L’azienda sostiene che la sua capacità di affrontare problemi complessi e a più fasi apre la strada ad agenti AI molto più competenti.
Anthropic ha annunciato due nuovi modelli di IA che, a suo dire, rappresentano un passo importante per rendere gli agenti di IA veramente utili.
Gli agenti AI addestrati su Claude Opus 4, il modello più potente dell’azienda, alzano il livello delle capacità di questi sistemi, affrontando compiti difficili per lunghi periodi di tempo e rispondendo in modo più utile alle istruzioni dell’utente.
Claude Opus 4 è stato costruito per eseguire compiti complessi che comportano il completamento di migliaia di passaggi per diverse ore. Ad esempio, ha creato una guida per il videogioco Pokémon Rosso giocando per più di 24 ore consecutive. Il modello più potente dell’azienda, Claude 3.7 Sonnet, era in grado di giocare per soli 45 minuti, afferma Dianne Penn, product lead per la ricerca di Anthropic.
Allo stesso modo, l’azienda afferma che uno dei suoi clienti, l’azienda tecnologica giapponese Rakuten, ha recentemente impiegato Claude Opus 4 per codificare autonomamente per quasi sette ore su un complicato progetto open-source.
Anthropic ha ottenuto questi progressi migliorando la capacità del modello di creare e mantenere “file di memoria” per memorizzare le informazioni chiave. Questa maggiore capacità di “ricordare” fa sì che il modello sia in grado di completare meglio i compiti più lunghi.
“Per noi questo salto generazionale rappresenta il passaggio da un assistente a un vero e proprio agente”, afferma Penn. “Sebbene sia ancora necessario fornire un feedback in tempo reale e prendere tutte le decisioni chiave per gli assistenti AI, un agente può prendere queste decisioni chiave da solo. In questo modo gli esseri umani possono agire più come un delegatore o un giudice, invece di dover tenere per mano questi sistemi in ogni fase”.
Mentre Claude Opus 4 sarà limitato ai clienti Anthropic paganti, un secondo modello, Claude Sonnet 4, sarà disponibile sia per gli utenti a pagamento che per quelli gratuiti. Opus 4 viene commercializzato come un modello potente e di grandi dimensioni per sfide complesse, mentre Sonnet 4 viene descritto come un modello intelligente ed efficiente per l’uso quotidiano.
Entrambi i nuovi modelli sono ibridi, cioè possono offrire una risposta rapida o una risposta più approfondita e ragionata, a seconda della natura della richiesta.
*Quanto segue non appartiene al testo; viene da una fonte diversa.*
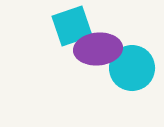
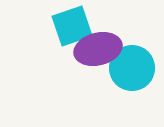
purple ellipse: rotated 9 degrees counterclockwise
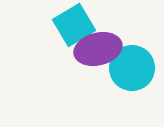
cyan square: moved 2 px right, 1 px up; rotated 12 degrees counterclockwise
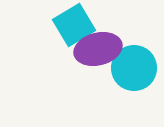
cyan circle: moved 2 px right
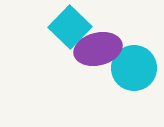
cyan square: moved 4 px left, 2 px down; rotated 15 degrees counterclockwise
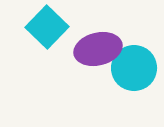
cyan square: moved 23 px left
Mentre calcolano la risposta, entrambi i modelli possono effettuare ricerche sul web o utilizzare altri strumenti per migliorare i risultati.
Le aziende che si occupano di IA sono attualmente impegnate in una corsa alla creazione di agenti di IA veramente utili, in grado di pianificare, ragionare ed eseguire compiti complessi in modo affidabile e senza la supervisione umana, afferma Stefano Albrecht, direttore dell’IA presso la startup DeepFlow e coautore di Multi-Agent Reinforcement Learning: Foundations and Modern Approaches. Spesso questo comporta l’utilizzo autonomo di Internet o di altri strumenti. Ci sono ancora ostacoli di sicurezza da superare. Gli agenti di intelligenza artificiale basati su modelli linguistici di grandi dimensioni possono agire in modo erratico e compiere azioni non volute, il che diventa un problema ancora più grave quando si confida che agiscano senza la supervisione umana.
“Più gli agenti sono in grado di andare avanti e fare qualcosa per lunghi periodi di tempo, più saranno utili, se dovrò intervenire sempre meno”, afferma. “La capacità dei nuovi modelli di utilizzare strumenti in parallelo è interessante: potrebbe far risparmiare tempo lungo il percorso, quindi sarà utile”.
Come esempio del tipo di problemi di sicurezza che le aziende di AI stanno ancora affrontando, gli agenti possono finire per prendere scorciatoie inaspettate o sfruttare scappatoie per raggiungere gli obiettivi che gli sono stati assegnati. Ad esempio, potrebbero prenotare ogni posto a sedere su un aereo per assicurarsi che il loro utente abbia un posto a sedere, o ricorrere a imbrogli creativi per vincere una partita a scacchi. Anthropic afferma di essere riuscita a ridurre questo comportamento, noto come reward hacking, in entrambi i nuovi modelli del 65% rispetto a Claude Sonnet 3.7. Questo risultato è stato ottenuto monitorando più da vicino i comportamenti problematici durante l’addestramento e migliorando sia l’ambiente di addestramento dell’IA che i metodi di valutazione.